Lo strano caso del Dottor Jekyll ed il Signor Hide, il celebre romanzo di Stevenson narrava la storia di un uomo sdoppiato tra bene e male, in un continuo altalenarsi tra le due personalità senza che mai nessuna prendesse sull’altra il totale sopravvento.

Dalla letteratura al calcio, dal calcio a Formello, Felipe Anderson quello “strano caso”: da fenomeno ad incognita, dopo esser stato paragonato dai nostalgici addirittura a Vincenzo D’Amico. Tanto imprescindibile e portato alle luci della ribalta durante la scorsa stagione, quanto evanescente, comodo in panchina e offuscato in questa.
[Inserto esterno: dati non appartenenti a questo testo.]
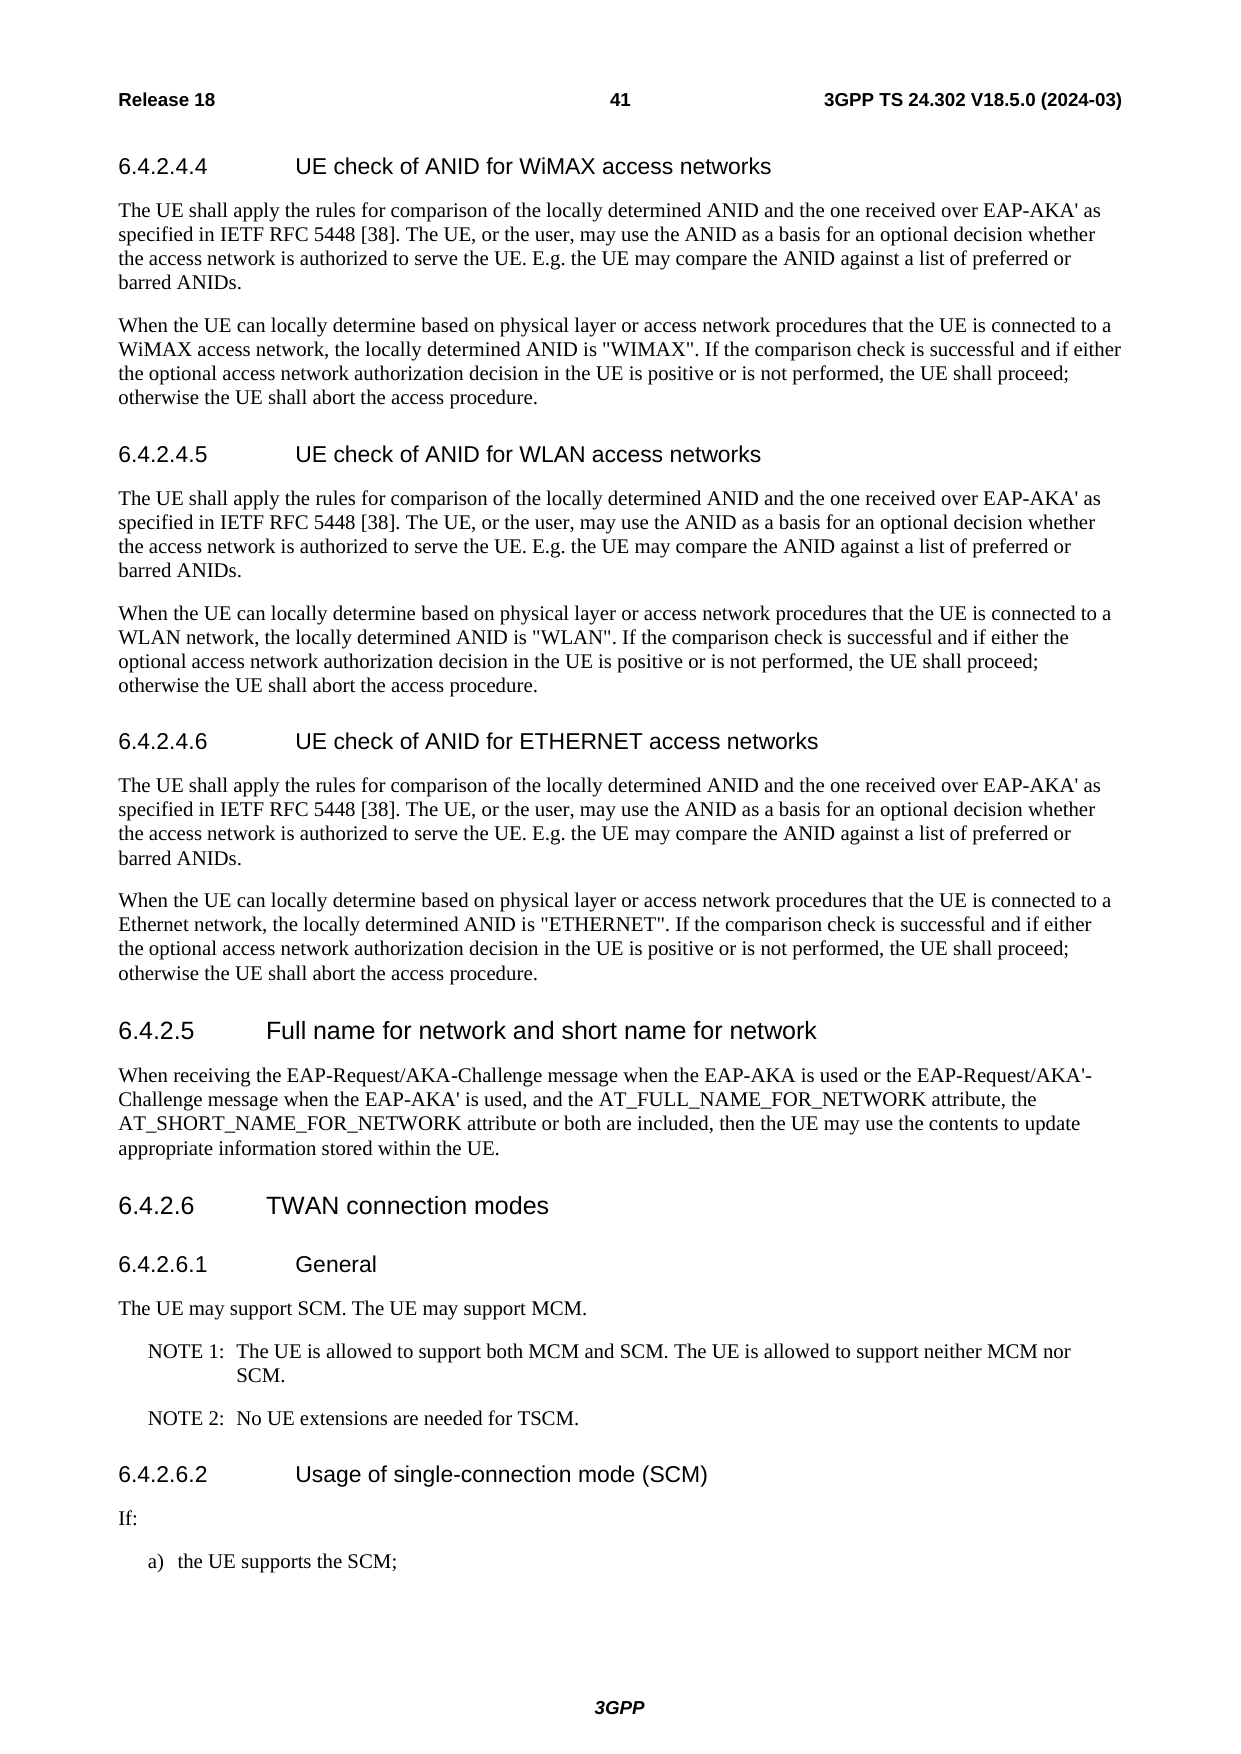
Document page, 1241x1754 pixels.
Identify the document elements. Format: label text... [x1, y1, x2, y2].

text When the UE can locally determine based on physical layer or access network procedures that the UE is connected to a WiMAX access network, the locally determined ANID is "WIMAX". If the comparison check is successful and if either the optional access network authorization decision in the UE is positive or is not performed, the UE shall proceed; otherwise the UE shall abort the access procedure. [118, 313, 1122, 409]
text If: [118, 1506, 1122, 1530]
subtitle 6.4.2.5 Full name for network and short name for network [118, 1016, 1122, 1044]
text The UE may support SCM. The UE may support MCM. [118, 1296, 1122, 1320]
text NOTE 1: The UE is allowed to support both MCM and SCM. The UE is allowed to support neither MCM nor SCM. [148, 1339, 1122, 1387]
text The UE shall apply the rules for comparison of the locally determined ANID and the one received over EAP-AKA' as specified in IETF RFC 5448 [38]. The UE, or the user, may use the ANID as a basis for an optional decision whether the access network is authorized to serve the UE. E.g. the UE may compare the ANID against a list of preferred or barred ANIDs. [118, 773, 1122, 869]
subtitle 6.4.2.6 TWAN connection modes [118, 1191, 1122, 1219]
text When the UE can locally determine based on physical layer or access network procedures that the UE is connected to a Ethernet network, the locally determined ANID is "ETHERNET". If the comparison check is successful and if either the optional access network authorization decision in the UE is positive or is not performed, the UE shall proceed; otherwise the UE shall abort the access procedure. [118, 888, 1122, 984]
text When the UE can locally determine based on physical layer or access network procedures that the UE is connected to a WLAN network, the locally determined ANID is "WLAN". If the comparison check is successful and if either the optional access network authorization decision in the UE is positive or is not performed, the UE shall proceed; otherwise the UE shall abort the access procedure. [118, 601, 1122, 697]
text The UE shall apply the rules for comparison of the locally determined ANID and the one received over EAP-AKA' as specified in IETF RFC 5448 [38]. The UE, or the user, may use the ANID as a basis for an optional decision whether the access network is authorized to serve the UE. E.g. the UE may compare the ANID against a list of preferred or barred ANIDs. [118, 486, 1122, 582]
subtitle 6.4.2.4.5 UE check of ANID for WLAN access networks [118, 441, 1122, 467]
text The UE shall apply the rules for comparison of the locally determined ANID and the one received over EAP-AKA' as specified in IETF RFC 5448 [38]. The UE, or the user, may use the ANID as a basis for an optional decision whether the access network is authorized to serve the UE. E.g. the UE may compare the ANID against a list of preferred or barred ANIDs. [118, 198, 1122, 294]
subtitle 6.4.2.4.6 UE check of ANID for ETHERNET access networks [118, 728, 1122, 754]
text NOTE 2: No UE extensions are needed for TSCM. [148, 1406, 1122, 1429]
text a) the UE supports the SCM; [148, 1549, 1122, 1573]
subtitle 6.4.2.4.4 UE check of ANID for WiMAX access networks [118, 153, 1122, 179]
subtitle 6.4.2.6.1 General [118, 1251, 1122, 1277]
text When receiving the EAP-Request/AKA-Challenge message when the EAP-AKA is used or the EAP-Request/AKA'-Challenge message when the EAP-AKA' is used, and the AT_FULL_NAME_FOR_NETWORK attribute, the AT_SHORT_NAME_FOR_NETWORK attribute or both are included, then the UE may use the contents to update appropriate information stored within the UE. [118, 1063, 1122, 1159]
subtitle 6.4.2.6.2 Usage of single-connection mode (SCM) [118, 1461, 1122, 1487]
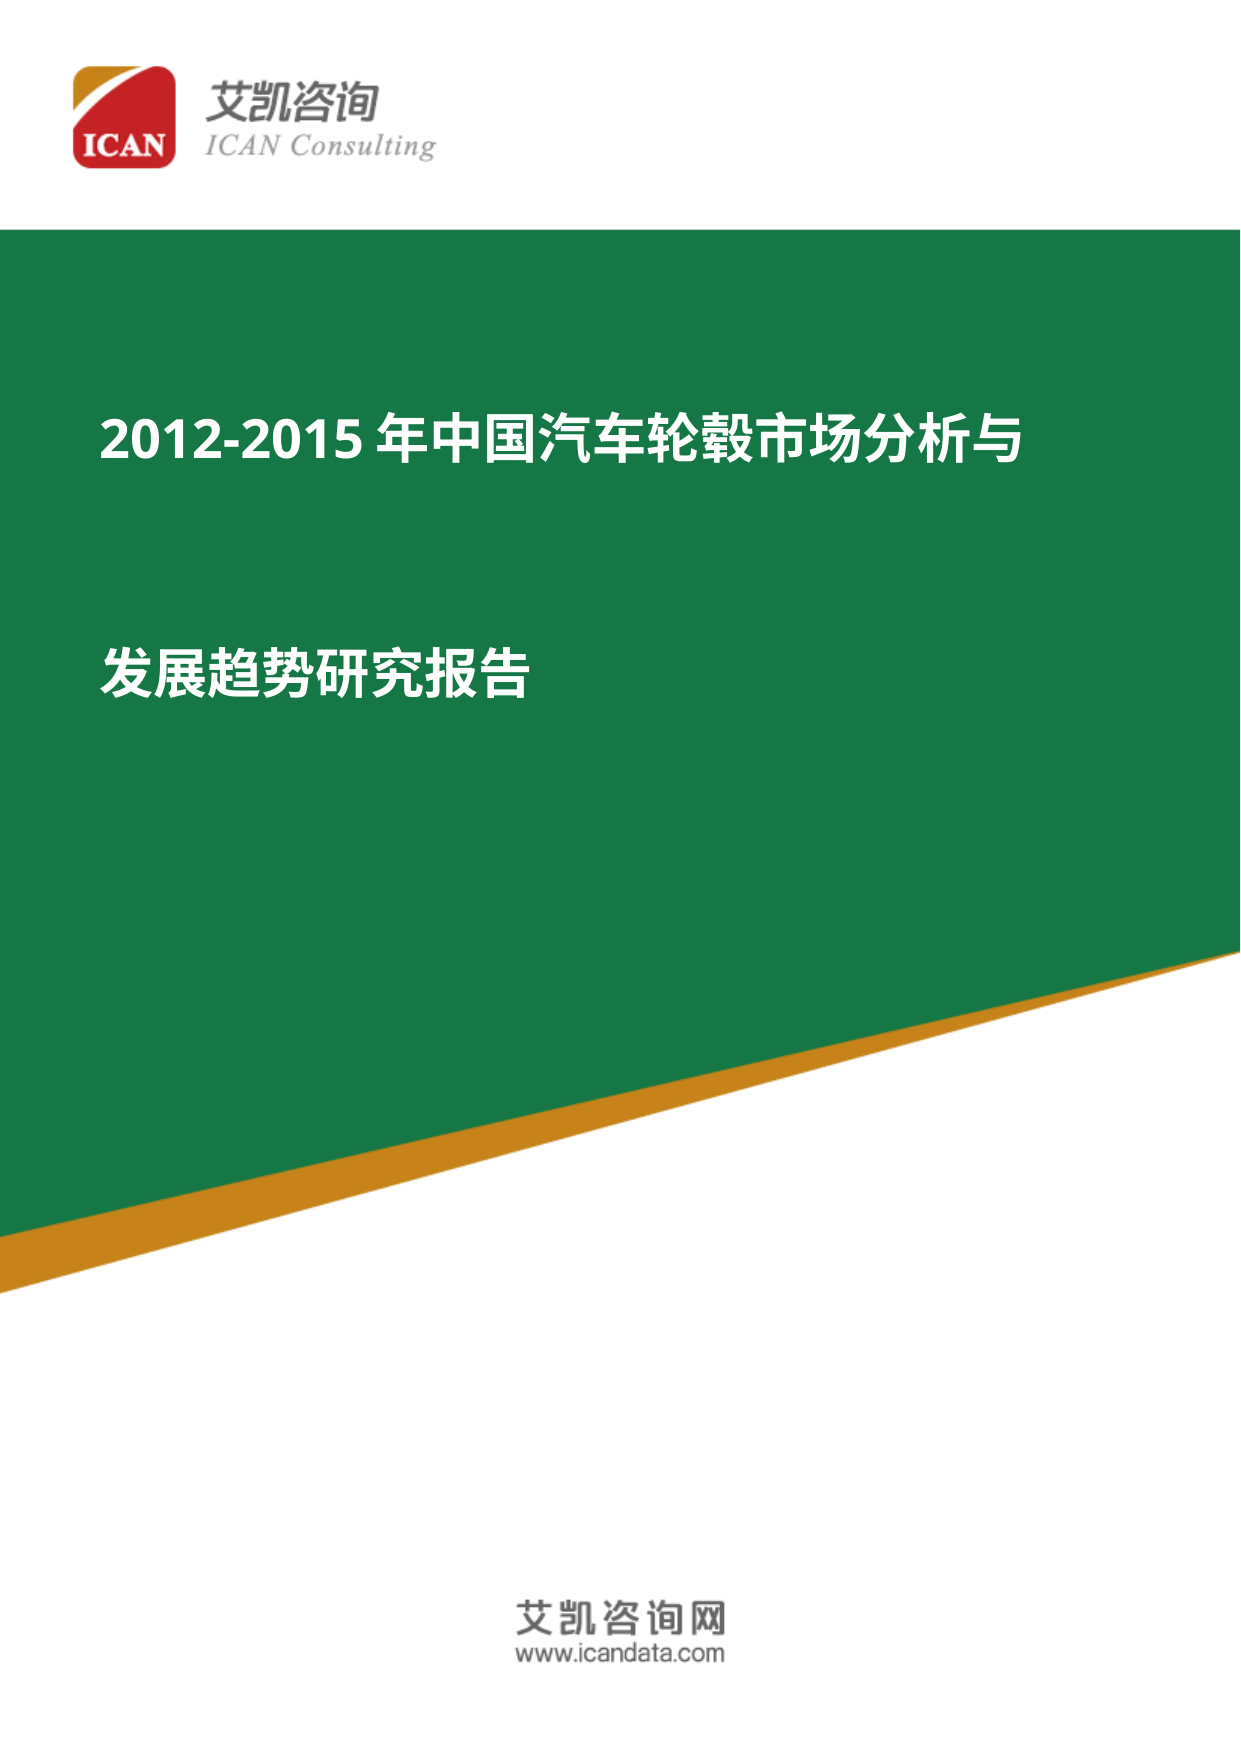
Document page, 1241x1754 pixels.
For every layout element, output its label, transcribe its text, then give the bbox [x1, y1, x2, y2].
Possibile che la stellina nascente in casa Lazio non sia stata altro che una meteora?

FELIPETTO DOVE SEI?-Eccolo è lì, ma nessuno lo vede perchè non è più lui. Top e flop i due volti della stessa medaglia, sembrano convivere nel brasiliano ed è come se quel ragazzo meraviglioso e miracoloso, si fosse imprivvisamente addormentato. Non segna, neanche corre più di tanto, non dribbla ed il più delle volte sembra smarrito: Felipetto non si diverte! Eppure il popolo laziale non smette di crederci e tra spalti e poltrone, ad ogni suo ingresso in campo qualcuno dice: ” adesso ci pensa Felipetto!”, soprattutto quando la situazione è critica, perchè il popolo laziale vede ancora il “Felipe dei miracoli”. 22 anni ed una storia che oramai sembra tristemente nota di tanti baby fenomeni portati alla gloria troppo in fretta e poi bruciati dai quei riflettori della ribalta, perchè forse 22 anni son troppo pochi per capire. Ma il calcio questo esige: esige la giovinezza quasi ne fosse ossessionato. Il calcio dà e toglie e non aspetta i “potenziali” campioni. Felipe s’è perso e lo sa anche lui.
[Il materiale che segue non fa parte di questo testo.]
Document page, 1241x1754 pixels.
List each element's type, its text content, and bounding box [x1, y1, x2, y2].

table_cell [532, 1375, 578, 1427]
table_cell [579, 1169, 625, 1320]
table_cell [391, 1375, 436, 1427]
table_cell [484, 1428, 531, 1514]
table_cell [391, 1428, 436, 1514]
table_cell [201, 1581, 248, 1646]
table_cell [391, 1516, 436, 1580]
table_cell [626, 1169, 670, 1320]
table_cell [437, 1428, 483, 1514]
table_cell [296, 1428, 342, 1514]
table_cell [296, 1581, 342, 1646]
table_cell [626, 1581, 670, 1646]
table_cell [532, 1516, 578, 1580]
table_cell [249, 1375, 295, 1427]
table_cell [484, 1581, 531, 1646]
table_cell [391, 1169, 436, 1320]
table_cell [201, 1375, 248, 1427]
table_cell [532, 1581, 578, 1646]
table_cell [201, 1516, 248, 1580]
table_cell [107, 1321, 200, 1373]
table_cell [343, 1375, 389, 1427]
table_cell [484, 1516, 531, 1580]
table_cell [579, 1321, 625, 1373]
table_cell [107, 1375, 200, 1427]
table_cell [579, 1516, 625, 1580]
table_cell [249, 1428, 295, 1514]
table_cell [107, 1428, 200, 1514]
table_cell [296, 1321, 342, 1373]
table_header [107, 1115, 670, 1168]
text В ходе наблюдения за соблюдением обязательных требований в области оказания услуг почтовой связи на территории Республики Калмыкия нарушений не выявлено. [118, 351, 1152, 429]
QUESTIONE DI CARATTERE- I limiti di personalità son stati noti dall’inizio, Felipe vola ad alta quota e poi si schianta. Prima di Stefano Pioli non lo aveva notato nessuno, qualcuno lo aveva anche additato come “pippa”, perchè se ha un difetto questo ragazzo, è forse quello di farsi mettere in ombra dalle personalità più forti. Un carattere che pare spesso troppo timido che lo limitò all’inizio della sua avventura romana, un carattere che non va d’accordo col suo talento. In Champions per esempio, subì il carisma dei giocatori più forti e si fece travolgere.
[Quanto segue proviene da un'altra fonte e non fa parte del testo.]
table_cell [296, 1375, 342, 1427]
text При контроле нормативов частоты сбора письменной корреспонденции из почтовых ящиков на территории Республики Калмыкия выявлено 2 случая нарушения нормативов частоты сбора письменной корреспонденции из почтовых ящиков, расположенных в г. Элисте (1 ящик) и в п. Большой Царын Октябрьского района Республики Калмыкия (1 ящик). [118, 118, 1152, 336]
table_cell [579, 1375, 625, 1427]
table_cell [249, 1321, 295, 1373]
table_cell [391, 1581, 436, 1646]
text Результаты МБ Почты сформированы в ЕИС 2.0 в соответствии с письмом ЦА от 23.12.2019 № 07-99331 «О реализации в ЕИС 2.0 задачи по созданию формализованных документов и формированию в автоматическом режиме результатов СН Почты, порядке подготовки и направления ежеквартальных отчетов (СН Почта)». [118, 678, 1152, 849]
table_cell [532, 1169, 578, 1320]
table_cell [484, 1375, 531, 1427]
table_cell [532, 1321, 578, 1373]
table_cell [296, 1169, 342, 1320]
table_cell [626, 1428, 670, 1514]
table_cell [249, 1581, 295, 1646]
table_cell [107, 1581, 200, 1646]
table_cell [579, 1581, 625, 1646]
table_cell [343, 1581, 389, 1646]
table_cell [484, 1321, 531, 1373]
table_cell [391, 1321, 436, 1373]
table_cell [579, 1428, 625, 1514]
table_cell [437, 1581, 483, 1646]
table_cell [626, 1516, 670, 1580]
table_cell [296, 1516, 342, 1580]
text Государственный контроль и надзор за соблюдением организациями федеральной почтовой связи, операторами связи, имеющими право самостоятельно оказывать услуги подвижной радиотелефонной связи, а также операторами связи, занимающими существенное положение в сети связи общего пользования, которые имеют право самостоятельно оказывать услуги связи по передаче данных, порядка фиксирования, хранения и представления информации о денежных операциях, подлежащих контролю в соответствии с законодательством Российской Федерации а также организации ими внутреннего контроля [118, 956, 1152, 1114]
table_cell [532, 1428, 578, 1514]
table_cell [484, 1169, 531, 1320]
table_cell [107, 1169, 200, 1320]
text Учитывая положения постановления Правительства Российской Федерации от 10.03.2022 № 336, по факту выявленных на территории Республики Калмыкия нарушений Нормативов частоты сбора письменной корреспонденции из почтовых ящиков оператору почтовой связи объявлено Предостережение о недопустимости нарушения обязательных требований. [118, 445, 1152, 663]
MISTER PIOLI- Mister Pioli tese la mano a questo ragazzo timido, forse troppo perfettino, uno di quelli che si stranisce se il gol non arriva e ci remugina sopra, gli tese la mano e lo trasormò in Felipe Anderson, quel fenomeno inatteso che esplose all’improvviso. Quello sbarbatello talentuoso che diede quasi il via ad un’asta spietata a suon d’offerte da club europei appena pochi mesi fa. Mister Pioli che lo abbracciò dopo un gol quest’anno come un padre. Qualcuno incolpa il tecnico emiliano di non aver costruito la squadra intorno a lui, come ad esempio ha fatto Sarri intorno ad Higuain, ma non addentrandomi in tecnicismi sterili, io credo che una squadra è formata da 11 elementi e non da un assolo. Il talento, o almeno quello che abbiamo visto tutti in Felipe, non può scomparitre una mattina, non puoi svegliarti e scoprire che sei diventato mediocre.

IL NUMERO 10- Il numero 10 sembra un pò una maledizione: anche Pogba all’inizio della stagione andò in crisi. Ma questi ragazzi non sono meteore, sono stelle di prima grandezza. Troppo giovani, ancora troppo candele al vento. Felipe Anderson non è stato un fuoco di paglia, non è stato solo uno baciato dalla fortuna, perchè quella ti può assistere una volta, due al massimo. L’intera Lazio in crisi per mesi e l’aria pesante intorno a Formello, forse hanno influito negativamente, ma il brasiliano non si tocca! Per adesso ciò che conta è la volontà e la sua appare chiara come ha spesso affermato ai microfoni: vuole essere quello dell’anno scorso. Il popolo laziale non dimentica e rimane vicino al suo Felipetto sperando che la sveglia suoni adesso. Forza piccolo Anderson torna tra i grandi!